Peu de gens ose voir cette nature première, la nature étant ce qui ne dépend pas de nous. Distinguer ce qui dépend de nous et ce qui ne dépend pas de nous date de la vieille philosophie grecque. Il y a des femmes, il y a des hommes, il y a des gros, des maigres, des jeunes, des vieux, des individus qui courent vite et d'autres qui sautent haut, des individus qui aiment le violon et d'autres la trompette... qui aiment le rock ou l'opéra... On n'y peut rien, il faut aimer cette constitution, c'est une constitution, collective et singulière, personnelle… Collective parce que la trompette ou le jeu d’échec étaient là dans la culture bien avant moi et personnelle parce que ma passion pour ces choses m’appartient en propre. Il faut que celle ou celui qui aime le jeu d’échec s'aime aimant les échecs et que celle ou celui qui aime l'alpinisme s'aime aimant l’alpinisme.

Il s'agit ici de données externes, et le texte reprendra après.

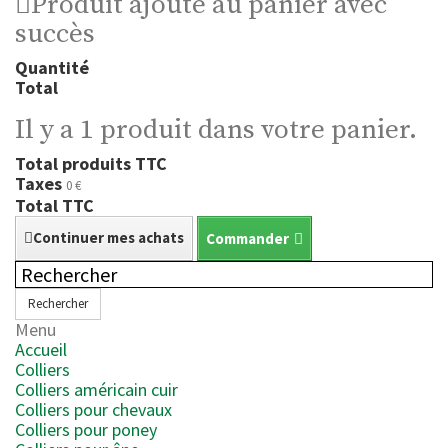
Produit ajouté au panier avec
succès
Quantité
Total
Il y a 1 produit dans votre panier.
Total produits TTC
Taxes
0 €
Total TTC
Continuer mes achats
Commander
Rechercher
Menu
Accueil
Colliers
Colliers américain cuir
Colliers pour chevaux
Colliers pour poney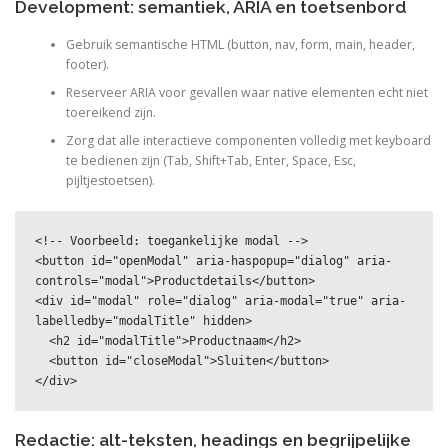
Development: semantiek, ARIA en toetsenbord
Gebruik semantische HTML (button, nav, form, main, header,
footer).
Reserveer ARIA voor gevallen waar native elementen echt niet
toereikend zijn.
Zorg dat alle interactieve componenten volledig met keyboard
te bedienen zijn (Tab, Shift+Tab, Enter, Space, Esc,
pijltjestoetsen).
<!-- Voorbeeld: toegankelijke modal -->

<button id="openModal" aria-haspopup="dialog" aria-
controls="modal">Productdetails</button>

<div id="modal" role="dialog" aria-modal="true" aria-
labelledby="modalTitle" hidden>

  <h2 id="modalTitle">Productnaam</h2>

  <button id="closeModal">Sluiten</button>

</div>
Redactie: alt-teksten, headings en begrijpelijke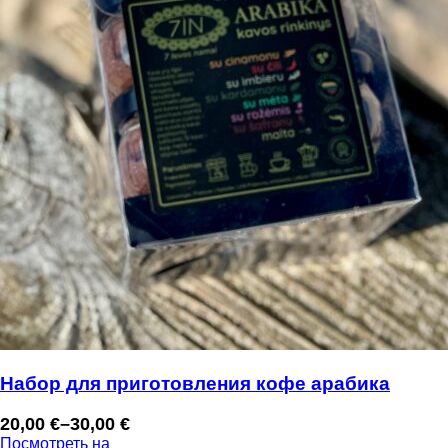
Набор для приготовления кофе арабика
20,00
€
–
30,00
€
Диапазон
Посмотреть на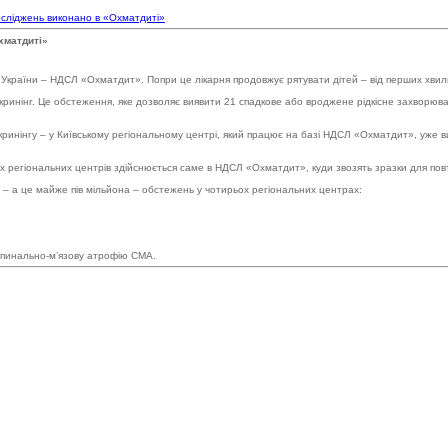
осліджень виконано в «Охматдиті»
хматдиті»
і України – НДСЛ «Охматдит». Попри це лікарня продовжує рятувати дітей – від перших хвилин
нінг. Це обстеження, яке дозволяє виявити 21 спадкове або вроджене рідкісне захворюван
ринінгу – у Київському регіональному центрі, який працює на базі НДСЛ «Охматдит», уже вик
 регіональних центрів здійснюється саме в НДСЛ «Охматдит», куди звозять зразки для повто
 – а це майже пів мільйона – обстежень у чотирьох регіональних центрах:
спинально-м’язову атрофію СМА.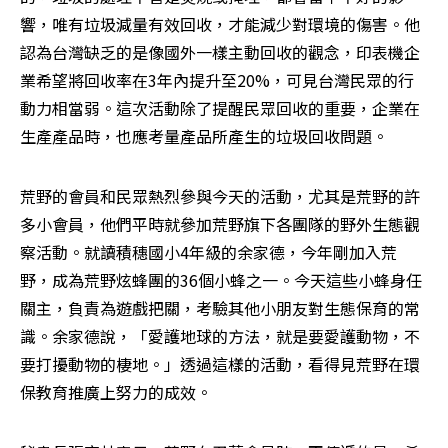
響，唯有垃圾減量有效回收，才能減少對環境的傷害。他
認為台灣缺乏的是像國外一樣主動回收的觀念，印表機企
業希望將回收率在3年內提升至20%，可見台灣民眾的行
動力相當弱。這次活動除了提醒民眾回收的重要，企業在
生產產品時，也應考量產品所產生的垃圾回收問題。
荒野的會員和民眾熱烈參與今天的活動，尤其是荒野的許
多小會員，他們平時就參加荒野旗下各團隊的野外生態觀
察活動。就讀積穗國小4年級的余家德，今年剛加入荒
野，成為荒野炫蜂團的36個小蜂之一。今天這些小蜂身任
關主，負責為遊戲把關，考驗其他小朋友對生態保育的常
識。余家德說，「愛護地球的方法，就是要愛護動物，不
要打擾動物的棲地。」透過這樣的活動，看得見荒野在環
保教育推廣上努力的成效。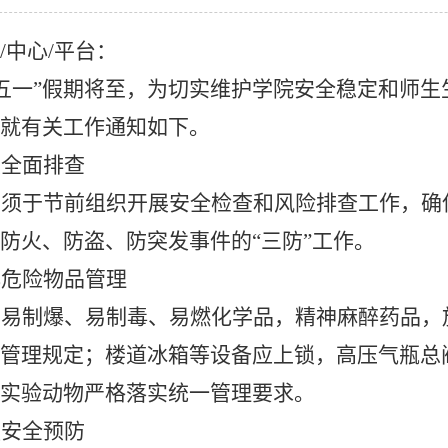
/
中心
/
平台：
“五一”假期将至，为切实维护学院安全稳定和师
就有关工作通知如下。
展全面排查
室须于节前组织开展安全检查和风险排查工作，确
防火、防盗、防突发事件的“三防”工作。
化危险物品管理
、易制爆、易制毒、易燃化学品，精神麻醉药品，
管理规定；楼道冰箱等设备应上锁，高压气瓶总
实验动物严格落实统一管理要求。
强安全预防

D'abord, l'ADN, ensuite, un traitement humain, sociétal, historique de ce donné, "donné" ne signifie pas que l'ADN ait été donné par quelqu'un, cela signifie que c'est là, sans qu'on puisse agir dessus, tout comme si cela avait été donné par quelqu’un. Ensuite vient la culture, le traitement particulier de ces éléments indomptables.
Cette idée que l’homme peut tout est celle qui lui fait tuer sa planète (comme les virus mortels qui pillent jusqu’à la mort le corps qu’ils ont colonisés et meurent avec). Cette toute-puissance magique parait à certains extrêmement enviable et réelle, il convient de ne pas se priver d’en profiter !
La plupart de mes contemporains scindent cette structure et lui donnent des significations contraires selon les domaines.
Donc, ils perçoivent que le sexe est à disposition et qu’on peut en changer sans voir la similitude de ce mécanisme avec la sur-exploitation de la planète.